The Smyrna Quay (Greek language edition): Tracing a symbol of progress and splendour
Two-volume set. Original research using new techniques presents the buildings of the legendary Ottoman port-city (modern-day Izmir) as a continuous architectural and historical ensemble. Includes architectural plans and reconstructions as well as photographs and photomosaics. Foreword by Philip Mansel. 618 illus. Greek/English parallel text.
This book aims to present the buildings of this legendary narrow strip of land on the waterfront of the Ottoman port-city of Smyrna (modern-day Izmir) as a continuous architectural and historical ensemble. The authors have used literature, commercial and travel guides, maps and postcards, as well as computer tools, in order to digitally restore the facades of all buildings of the Smyrna Quay to their original appearance. These reconstructed images form the core of this book.

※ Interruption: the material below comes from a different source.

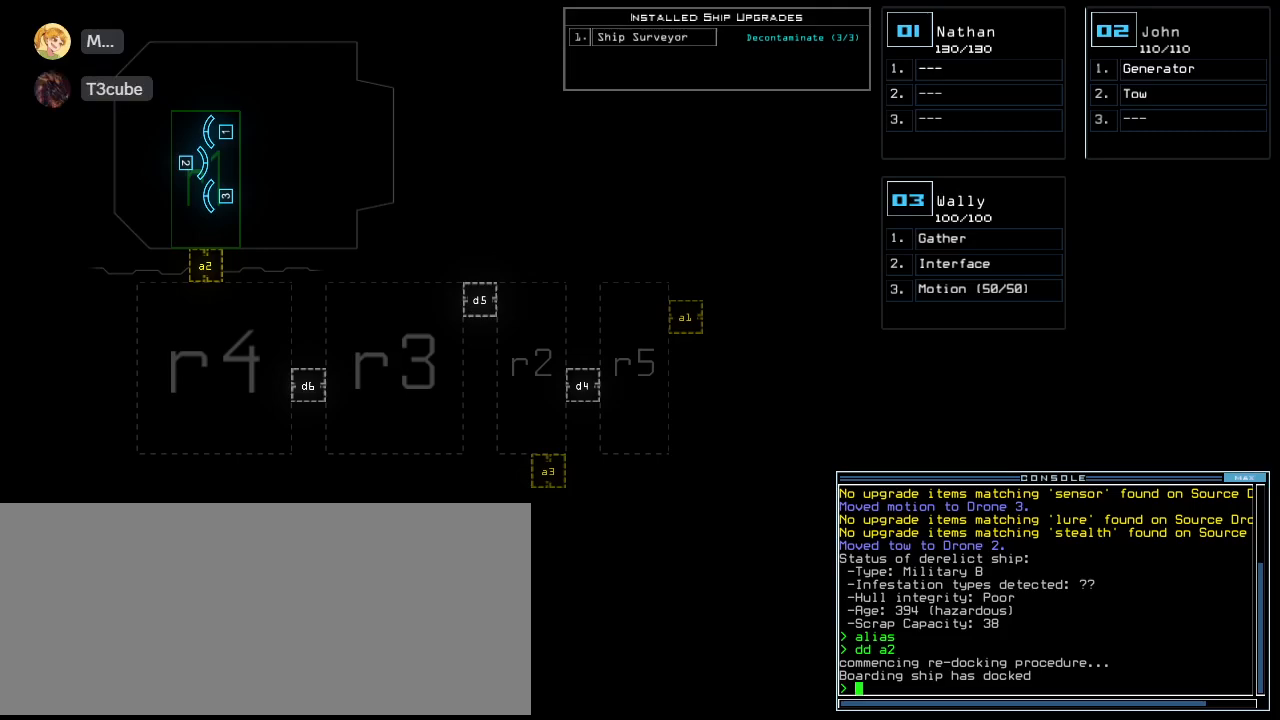
{"keys": [], "events": []}
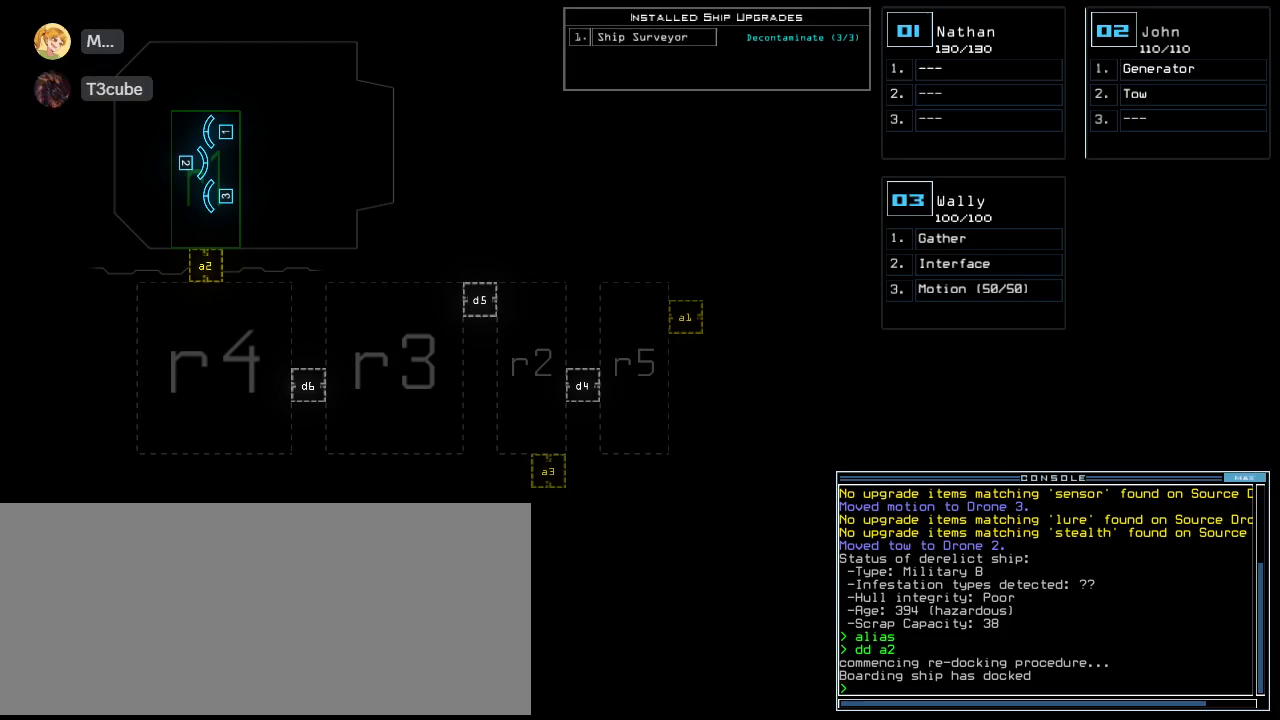
{"keys": [], "events": [[40, "ctrl_l", "down"], [160, "v", "down"], [280, "v", "up"], [380, "ctrl_l", "up"]]}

In the 47 years which passed from its completion in 1875 to September 1922, the Quay became the most famous icon of Smyrna, a synonym of the progress, cosmopolitanism and wealth of its inhabitants. The hundreds of Quay postcards that exist depict grand mansions, theatres, cafes, consulates, clubs and hotels, as well as administration buildings, depots and agencies. . . all edifices of public and private life in an Anatolian city where the west wind blew strongly for centuries. The illustrations and drawings of the book are complemented with text and material that shed light on the Quay's history.
Foreword by Philip Mansel, a well-known British historian and author of many books about the rise and fall of the Ottoman Empire. Original research using new techniques shows Smyrna's Quay as it was. Illustrations include architectural plans and reconstructions as well as photographs and photomosaics.